100 Feet is a 2008 American horror film written and directed by Eric Red and starring Famke Janssen, Bobby Cannavale, Ed Westwick and Michael Paré.

==Plot==
Marnie Watson (Famke Janssen) is being driven home in a police car after killing her abusive husband in self-defense - to be placed under house arrest. She is escorted home by Lou Shanks (Bobby Cannavale), a police officer and former partner of her husband. After they get inside, another officer arrives to fit Marnie's ankle bracelet, telling her she cannot move more than 100 ft from the detector in the hallway, and if the alarm sounds for more than three minutes, the police will be notified.

The next day a delivery boy Joey (Ed Westwick) arrives with groceries, and Marnie tells him she needs him to come by on a regular basis. Later that night while in bed her husband's face suddenly appears. Frightened, she leaps up and flees from the room. Her husband's ghost, Mike (Michael Paré), pushes her down the stairs. Marnie crawls to the front door setting off the detector. Shanks arrives a short time later and finds her unconscious at the front door. She tells him she fell down the stairs.
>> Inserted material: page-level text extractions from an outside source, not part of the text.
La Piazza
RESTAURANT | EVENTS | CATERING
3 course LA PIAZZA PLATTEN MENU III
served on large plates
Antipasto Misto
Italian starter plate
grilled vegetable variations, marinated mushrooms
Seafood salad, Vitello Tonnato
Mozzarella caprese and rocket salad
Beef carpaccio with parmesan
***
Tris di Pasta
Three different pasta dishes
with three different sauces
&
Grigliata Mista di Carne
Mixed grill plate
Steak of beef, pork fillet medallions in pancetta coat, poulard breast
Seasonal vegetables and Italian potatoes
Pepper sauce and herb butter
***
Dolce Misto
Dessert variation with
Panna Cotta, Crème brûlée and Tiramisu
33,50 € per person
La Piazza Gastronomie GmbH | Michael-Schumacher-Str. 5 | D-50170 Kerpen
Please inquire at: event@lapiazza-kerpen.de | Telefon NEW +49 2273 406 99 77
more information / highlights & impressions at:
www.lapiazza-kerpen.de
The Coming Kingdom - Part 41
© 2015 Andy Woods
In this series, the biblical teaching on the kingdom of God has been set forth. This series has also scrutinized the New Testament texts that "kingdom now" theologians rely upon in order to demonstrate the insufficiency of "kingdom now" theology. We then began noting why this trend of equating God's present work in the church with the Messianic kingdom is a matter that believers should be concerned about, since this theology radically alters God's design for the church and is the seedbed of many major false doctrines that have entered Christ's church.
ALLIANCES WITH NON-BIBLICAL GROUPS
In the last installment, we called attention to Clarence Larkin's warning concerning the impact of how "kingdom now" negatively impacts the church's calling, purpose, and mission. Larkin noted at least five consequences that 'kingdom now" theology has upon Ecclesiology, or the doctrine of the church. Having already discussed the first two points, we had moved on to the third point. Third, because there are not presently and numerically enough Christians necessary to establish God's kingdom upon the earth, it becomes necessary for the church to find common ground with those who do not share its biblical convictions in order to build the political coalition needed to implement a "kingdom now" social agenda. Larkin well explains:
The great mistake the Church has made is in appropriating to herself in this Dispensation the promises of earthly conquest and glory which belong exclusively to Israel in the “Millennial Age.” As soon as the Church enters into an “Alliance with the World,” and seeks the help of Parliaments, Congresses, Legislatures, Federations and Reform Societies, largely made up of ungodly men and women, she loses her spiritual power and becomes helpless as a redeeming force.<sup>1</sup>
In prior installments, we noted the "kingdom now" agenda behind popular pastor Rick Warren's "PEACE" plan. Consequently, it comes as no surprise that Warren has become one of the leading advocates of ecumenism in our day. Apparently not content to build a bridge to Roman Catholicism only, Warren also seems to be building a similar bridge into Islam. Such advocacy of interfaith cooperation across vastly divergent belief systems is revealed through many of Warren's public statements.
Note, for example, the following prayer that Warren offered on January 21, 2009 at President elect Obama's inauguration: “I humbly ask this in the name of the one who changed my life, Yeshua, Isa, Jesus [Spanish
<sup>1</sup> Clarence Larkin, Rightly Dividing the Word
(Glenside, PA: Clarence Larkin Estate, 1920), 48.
He asks her if someone is beating her and chastises her for not cleaning up the blood stain which has reappeared on the wall.

Marnie has Joey get her some books from the library about ghosts. She reads that she must get rid of all of Mike's things and begins collecting everything, including the suitcase she threw in the basement. While in the basement, Marnie is attacked by Mike's ghost and dragged down the stairs before she can finally get up and run to safety. Once upstairs, Shanks is knocking at her door after hearing screams and begins looking throughout the house demanding answers. He claims that Marnie is covering for the real murderer and gets upset at her lack of clarity. In the end, he apologizes for not being able to protect her and vows to do everything in his power to protect her now.
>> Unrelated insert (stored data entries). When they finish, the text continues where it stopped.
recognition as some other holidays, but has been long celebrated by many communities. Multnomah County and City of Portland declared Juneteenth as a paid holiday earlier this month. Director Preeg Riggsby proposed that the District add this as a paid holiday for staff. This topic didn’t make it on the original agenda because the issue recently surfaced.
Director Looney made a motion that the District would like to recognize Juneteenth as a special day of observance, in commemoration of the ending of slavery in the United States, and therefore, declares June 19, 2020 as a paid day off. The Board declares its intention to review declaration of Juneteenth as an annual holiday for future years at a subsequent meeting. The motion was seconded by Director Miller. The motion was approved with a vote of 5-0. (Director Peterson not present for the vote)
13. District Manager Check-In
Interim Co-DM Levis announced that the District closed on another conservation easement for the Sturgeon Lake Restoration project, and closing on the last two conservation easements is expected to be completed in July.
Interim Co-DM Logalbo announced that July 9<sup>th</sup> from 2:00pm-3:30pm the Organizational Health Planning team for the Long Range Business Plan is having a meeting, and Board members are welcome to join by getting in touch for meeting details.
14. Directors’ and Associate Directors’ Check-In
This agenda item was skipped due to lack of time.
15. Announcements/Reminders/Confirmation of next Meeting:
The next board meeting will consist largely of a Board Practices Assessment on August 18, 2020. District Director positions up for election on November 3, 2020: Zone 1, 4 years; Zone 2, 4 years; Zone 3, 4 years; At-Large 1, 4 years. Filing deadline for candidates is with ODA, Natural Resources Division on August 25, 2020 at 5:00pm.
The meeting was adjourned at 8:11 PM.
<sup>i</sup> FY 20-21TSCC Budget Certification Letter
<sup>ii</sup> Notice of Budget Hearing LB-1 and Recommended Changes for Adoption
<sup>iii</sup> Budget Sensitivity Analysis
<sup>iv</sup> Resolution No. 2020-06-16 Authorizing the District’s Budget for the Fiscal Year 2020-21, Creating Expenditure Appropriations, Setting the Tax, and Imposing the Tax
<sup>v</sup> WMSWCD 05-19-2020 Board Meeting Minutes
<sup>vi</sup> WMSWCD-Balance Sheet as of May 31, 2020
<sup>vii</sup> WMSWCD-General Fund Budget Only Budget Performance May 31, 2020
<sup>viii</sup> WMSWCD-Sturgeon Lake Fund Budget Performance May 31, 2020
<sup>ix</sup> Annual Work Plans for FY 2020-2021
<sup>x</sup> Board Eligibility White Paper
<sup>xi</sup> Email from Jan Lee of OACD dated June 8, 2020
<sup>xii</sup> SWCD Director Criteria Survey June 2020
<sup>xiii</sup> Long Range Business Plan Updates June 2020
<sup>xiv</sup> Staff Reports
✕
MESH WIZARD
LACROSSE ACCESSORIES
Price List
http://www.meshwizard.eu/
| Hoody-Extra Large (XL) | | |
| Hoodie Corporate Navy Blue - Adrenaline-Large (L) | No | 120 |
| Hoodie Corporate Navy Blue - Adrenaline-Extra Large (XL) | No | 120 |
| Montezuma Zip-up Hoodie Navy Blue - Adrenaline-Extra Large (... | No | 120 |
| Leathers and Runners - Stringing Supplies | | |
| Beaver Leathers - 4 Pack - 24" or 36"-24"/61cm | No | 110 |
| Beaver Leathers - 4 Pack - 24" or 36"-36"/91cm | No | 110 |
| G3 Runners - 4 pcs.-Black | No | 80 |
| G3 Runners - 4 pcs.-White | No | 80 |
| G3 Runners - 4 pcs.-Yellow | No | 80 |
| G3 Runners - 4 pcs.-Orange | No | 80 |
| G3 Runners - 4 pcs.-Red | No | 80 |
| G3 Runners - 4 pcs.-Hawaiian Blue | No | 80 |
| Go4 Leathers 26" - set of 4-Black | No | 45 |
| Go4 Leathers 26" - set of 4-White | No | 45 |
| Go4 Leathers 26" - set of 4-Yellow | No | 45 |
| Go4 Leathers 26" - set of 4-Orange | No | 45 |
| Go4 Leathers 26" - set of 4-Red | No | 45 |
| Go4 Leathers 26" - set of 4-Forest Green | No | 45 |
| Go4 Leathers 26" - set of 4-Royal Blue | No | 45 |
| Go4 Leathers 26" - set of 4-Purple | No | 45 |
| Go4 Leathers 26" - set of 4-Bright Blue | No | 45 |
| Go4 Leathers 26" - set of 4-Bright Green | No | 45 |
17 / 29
Mike's ghost continues to threaten Marnie and she continues to rid the house of his presence. Feeling lonely, Marnie calls Joey in the night, and against her wishes, he runs over and refuses to leave unless she lets him in. They make their way upstairs and have sex, during which Marnie sees Mike's ghost and continues, seeming unfazed, almost happy that the ghost is watching. Everything seems fine until the next morning when they are getting out of bed and Mike's ghost attacks them, brutally killing Joey.

Shanks has been watching her all night and comes with a warrant to arrest Joey, claiming he knows he's in there. Marnie says she is taking a shower to buy herself some time to hide the body in the floorboards before Shanks can reach her room. While downstairs talking, the ceiling breaks above them and Joey's body falls through the ceiling. Shanks gets ready to arrest Marnie and takes her from the house when Mike's ghost attacks Marnie, throwing her about the room. Stunned by what he sees, Shanks himself is then attacked by Mike's apparition. The ghost then sets the house on fire.

Shanks is thrown down the stairs and Marnie follows, escaping out the window to safety, but returning when she hears Shanks inside awake and searching for her. She helps him outright as Mike's ghost pulls her back through the window. As the two struggle, Marnie removes her ring and throws it at her ex-husband's ghost. The ghost catches it and then disappears in a ball of fire. As a crowd of people begins gathering outside, Shanks tells her to escape. Marnie is then seen on a bus, while a passenger reads a USA Today paper, where the headline proclaims she died in the fire saving Shanks' life.

== Release ==
The film played on Syfy on April 26, 2009. The DVD was in limited release two days later. It was released nationwide on October 6, 2009 through The Asylum.

== Reception ==

Brian Collins of Bloody Disgusting rated the film 4/5 stars and said, "Like I’ve said before, I don’t usually find ghosts/supernatural type things to be particularly scary, but this one works." Steve Barton of Dread Central rated the film 3.5/5 and called it a "surprisingly spooky little flick."